An area may be set aside for a special purpose or function. Trees may be set aside as a carving resource; or flax bushes for the weaving of a special cloak for a chief. Areas may be placed under rāhui requiring them to be left to lie fallow so that the resources may regenerate.

The custom of rāhui is still used today, and it has similarities to the bans imposed by the present day legal system on the gathering of food resources for conservation purposes; however Māori often perceive such bans on the gathering of traditional resources such as shellfish and native birds as 'another denial of their customary rights.'

A sign or physical symbol may be displayed to show that a rāhui has been imposed. Sometimes a carved or decorated wooden stick or post may be placed in the ground. Natural features of the landscape can indicate the boundaries of the area that is under restriction. Additionally, people will be informed about the placing of the rāhui.

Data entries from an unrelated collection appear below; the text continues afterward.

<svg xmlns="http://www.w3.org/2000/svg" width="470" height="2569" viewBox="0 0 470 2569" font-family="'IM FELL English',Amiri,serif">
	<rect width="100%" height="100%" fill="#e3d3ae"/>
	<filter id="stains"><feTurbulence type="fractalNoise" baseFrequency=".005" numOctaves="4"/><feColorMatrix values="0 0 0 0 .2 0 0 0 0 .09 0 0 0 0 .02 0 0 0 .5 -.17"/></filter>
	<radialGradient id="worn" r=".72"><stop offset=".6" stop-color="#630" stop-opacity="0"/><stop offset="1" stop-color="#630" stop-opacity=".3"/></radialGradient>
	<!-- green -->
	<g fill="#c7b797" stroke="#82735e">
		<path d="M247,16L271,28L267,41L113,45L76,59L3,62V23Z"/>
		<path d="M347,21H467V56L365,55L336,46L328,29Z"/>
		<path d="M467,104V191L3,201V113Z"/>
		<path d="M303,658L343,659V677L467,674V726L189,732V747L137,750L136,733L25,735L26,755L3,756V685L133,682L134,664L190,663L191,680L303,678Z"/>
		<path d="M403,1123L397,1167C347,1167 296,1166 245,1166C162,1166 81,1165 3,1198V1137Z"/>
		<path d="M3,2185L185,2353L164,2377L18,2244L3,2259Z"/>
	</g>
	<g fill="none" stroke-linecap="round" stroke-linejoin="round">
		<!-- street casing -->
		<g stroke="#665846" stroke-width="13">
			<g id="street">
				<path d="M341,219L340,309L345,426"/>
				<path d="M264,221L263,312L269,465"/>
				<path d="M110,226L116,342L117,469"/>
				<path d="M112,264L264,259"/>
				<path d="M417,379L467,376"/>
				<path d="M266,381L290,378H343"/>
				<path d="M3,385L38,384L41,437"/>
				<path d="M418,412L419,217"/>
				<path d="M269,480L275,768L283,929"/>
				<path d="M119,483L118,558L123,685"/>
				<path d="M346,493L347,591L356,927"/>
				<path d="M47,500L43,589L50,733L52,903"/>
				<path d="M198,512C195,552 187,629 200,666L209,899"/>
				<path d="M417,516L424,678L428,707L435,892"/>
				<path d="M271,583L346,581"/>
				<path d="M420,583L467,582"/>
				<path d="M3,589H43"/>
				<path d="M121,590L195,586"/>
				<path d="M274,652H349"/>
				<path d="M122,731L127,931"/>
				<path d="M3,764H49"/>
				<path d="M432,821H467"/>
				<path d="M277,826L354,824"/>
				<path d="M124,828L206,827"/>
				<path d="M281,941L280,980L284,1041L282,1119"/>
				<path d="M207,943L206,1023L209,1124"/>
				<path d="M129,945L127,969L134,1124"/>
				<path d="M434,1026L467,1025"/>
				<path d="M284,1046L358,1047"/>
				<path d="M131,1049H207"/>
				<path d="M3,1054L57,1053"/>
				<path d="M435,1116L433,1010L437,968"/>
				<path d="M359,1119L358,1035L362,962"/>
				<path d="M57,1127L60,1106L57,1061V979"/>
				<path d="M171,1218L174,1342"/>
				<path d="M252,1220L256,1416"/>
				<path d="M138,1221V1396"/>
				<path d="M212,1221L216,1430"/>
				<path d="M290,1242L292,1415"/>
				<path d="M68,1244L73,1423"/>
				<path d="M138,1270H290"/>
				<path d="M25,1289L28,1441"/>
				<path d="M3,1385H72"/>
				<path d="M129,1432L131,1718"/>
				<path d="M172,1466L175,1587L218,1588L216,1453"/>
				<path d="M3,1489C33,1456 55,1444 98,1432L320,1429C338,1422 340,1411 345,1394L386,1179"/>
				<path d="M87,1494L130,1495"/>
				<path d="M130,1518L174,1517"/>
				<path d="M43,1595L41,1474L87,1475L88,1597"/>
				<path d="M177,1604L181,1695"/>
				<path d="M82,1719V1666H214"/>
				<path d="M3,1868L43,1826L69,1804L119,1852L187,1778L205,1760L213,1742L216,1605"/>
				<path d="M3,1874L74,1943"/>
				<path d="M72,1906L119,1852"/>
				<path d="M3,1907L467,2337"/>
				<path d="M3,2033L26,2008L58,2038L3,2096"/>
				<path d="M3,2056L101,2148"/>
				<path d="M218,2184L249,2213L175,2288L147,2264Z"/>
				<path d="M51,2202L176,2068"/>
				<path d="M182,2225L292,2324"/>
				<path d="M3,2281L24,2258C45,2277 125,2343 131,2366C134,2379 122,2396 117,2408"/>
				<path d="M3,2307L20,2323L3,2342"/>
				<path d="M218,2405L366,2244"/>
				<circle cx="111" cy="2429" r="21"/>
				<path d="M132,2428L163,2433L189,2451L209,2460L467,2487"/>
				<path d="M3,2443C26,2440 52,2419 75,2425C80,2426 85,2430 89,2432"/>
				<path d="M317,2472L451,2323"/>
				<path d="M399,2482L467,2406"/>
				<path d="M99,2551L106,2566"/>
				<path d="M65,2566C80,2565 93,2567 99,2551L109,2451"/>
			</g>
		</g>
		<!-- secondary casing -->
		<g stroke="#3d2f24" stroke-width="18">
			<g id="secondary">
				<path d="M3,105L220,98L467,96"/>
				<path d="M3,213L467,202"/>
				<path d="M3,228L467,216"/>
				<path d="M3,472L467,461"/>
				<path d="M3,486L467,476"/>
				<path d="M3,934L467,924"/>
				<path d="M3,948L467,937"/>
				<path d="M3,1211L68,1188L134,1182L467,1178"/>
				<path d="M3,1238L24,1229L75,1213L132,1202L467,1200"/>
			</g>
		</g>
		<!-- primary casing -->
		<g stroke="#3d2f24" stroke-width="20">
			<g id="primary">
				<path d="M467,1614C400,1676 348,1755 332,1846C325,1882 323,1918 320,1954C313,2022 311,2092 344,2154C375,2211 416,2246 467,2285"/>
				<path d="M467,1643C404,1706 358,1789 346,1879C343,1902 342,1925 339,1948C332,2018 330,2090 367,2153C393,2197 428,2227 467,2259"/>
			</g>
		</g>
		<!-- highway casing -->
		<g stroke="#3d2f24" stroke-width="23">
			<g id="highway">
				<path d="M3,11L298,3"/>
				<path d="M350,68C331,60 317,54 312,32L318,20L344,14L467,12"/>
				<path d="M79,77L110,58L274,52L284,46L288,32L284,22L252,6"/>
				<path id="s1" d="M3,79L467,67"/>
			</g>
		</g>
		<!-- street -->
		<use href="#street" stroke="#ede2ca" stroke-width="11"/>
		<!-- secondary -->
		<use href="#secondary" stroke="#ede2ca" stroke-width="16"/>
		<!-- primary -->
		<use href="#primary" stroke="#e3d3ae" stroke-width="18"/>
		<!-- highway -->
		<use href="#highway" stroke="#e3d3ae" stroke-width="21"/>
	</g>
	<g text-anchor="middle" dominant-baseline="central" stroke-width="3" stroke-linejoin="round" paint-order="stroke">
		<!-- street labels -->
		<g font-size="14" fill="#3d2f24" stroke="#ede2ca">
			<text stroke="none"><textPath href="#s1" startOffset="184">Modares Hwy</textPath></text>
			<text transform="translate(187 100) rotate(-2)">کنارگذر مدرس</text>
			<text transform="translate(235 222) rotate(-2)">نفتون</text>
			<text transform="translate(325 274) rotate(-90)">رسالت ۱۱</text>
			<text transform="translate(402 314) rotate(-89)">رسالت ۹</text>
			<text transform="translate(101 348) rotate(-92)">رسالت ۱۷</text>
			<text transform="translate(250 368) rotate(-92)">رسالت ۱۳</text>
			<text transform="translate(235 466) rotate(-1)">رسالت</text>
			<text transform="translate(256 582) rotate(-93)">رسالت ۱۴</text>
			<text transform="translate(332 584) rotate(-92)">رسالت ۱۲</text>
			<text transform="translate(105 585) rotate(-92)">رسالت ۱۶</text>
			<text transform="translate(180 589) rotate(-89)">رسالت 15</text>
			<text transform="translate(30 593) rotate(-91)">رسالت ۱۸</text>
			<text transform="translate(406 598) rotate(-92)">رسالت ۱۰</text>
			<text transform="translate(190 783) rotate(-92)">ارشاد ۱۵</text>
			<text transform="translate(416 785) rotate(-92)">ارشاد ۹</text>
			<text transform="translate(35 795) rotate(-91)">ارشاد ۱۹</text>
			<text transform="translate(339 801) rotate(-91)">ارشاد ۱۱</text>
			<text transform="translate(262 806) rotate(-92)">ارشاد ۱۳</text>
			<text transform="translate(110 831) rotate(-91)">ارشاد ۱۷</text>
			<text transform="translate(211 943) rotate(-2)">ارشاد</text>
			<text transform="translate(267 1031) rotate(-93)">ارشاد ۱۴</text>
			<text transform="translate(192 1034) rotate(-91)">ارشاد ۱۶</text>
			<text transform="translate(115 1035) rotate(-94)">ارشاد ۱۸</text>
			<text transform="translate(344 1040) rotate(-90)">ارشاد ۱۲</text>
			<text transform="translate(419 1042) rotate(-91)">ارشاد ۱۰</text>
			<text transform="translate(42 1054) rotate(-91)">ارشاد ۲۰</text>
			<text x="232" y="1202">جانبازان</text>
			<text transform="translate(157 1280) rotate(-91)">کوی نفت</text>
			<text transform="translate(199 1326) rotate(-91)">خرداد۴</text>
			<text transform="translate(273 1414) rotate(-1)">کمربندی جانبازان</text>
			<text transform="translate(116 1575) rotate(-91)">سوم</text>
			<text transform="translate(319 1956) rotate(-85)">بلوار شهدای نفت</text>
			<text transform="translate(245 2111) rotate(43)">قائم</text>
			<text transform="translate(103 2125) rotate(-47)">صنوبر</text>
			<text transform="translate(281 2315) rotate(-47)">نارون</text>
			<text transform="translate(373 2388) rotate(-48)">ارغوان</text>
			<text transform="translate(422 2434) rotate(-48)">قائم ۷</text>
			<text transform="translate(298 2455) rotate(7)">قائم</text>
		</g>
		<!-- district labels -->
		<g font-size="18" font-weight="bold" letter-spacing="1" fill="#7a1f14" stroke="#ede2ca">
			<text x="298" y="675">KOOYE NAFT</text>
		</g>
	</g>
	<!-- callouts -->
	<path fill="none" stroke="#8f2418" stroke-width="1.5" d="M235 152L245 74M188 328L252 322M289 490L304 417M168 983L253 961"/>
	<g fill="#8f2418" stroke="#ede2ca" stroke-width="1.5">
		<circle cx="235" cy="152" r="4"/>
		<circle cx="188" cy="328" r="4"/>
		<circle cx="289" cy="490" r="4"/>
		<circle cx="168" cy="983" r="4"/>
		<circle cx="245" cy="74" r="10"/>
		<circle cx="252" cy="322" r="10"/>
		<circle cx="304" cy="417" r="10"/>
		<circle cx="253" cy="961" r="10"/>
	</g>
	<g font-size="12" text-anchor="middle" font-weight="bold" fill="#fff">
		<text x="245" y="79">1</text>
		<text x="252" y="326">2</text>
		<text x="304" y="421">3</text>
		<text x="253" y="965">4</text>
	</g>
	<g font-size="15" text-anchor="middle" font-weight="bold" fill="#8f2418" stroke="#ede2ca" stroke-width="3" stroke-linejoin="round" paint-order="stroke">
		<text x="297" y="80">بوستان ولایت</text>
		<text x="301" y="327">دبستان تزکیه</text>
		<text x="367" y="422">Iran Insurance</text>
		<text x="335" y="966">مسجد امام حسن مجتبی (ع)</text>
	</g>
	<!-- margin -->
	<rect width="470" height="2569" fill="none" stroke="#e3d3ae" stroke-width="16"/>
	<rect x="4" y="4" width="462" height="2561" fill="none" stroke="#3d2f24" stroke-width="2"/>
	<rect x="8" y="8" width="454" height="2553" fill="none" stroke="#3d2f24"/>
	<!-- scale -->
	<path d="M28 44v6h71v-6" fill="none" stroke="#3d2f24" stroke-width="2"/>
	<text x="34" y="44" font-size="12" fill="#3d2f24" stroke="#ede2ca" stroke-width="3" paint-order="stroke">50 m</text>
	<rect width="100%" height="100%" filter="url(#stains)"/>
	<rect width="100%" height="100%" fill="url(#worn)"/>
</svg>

The imposing of rāhui by Māori iwi has no official legal standing, and penalties are not formally imposed upon anyone breaking a rāhui, but it is seen as culturally insensitive to do so.

== Notable rāhui==
=== Whakaari / White Island following 2019 volcanic eruption ===
Following the volcanic eruption of Whakaari / White Island, in which 20 people were killed, a rāhui was placed on the island restricting access. It was reported that the rāhui was placed on the island following a ceremony which took place at the mouth of the Whakatāne River at 4 am on Tuesday 10 December 2019. The Buttle family, who have owned the island for over 80 years, asked that the rāhui be respected. The rāhui was lifted on Saturday 28 December.

===Mataharehare Pā site, Parnell, Auckland City ===
A rāhui was placed on the site by Ngāti Whātua-o-Ōrākei and Tainui elders in March 2021, shortly before construction work on a controversial National Erebus memorial was scheduled to start. This rāhui carries unusual significance given its application is deemed primarily a political act.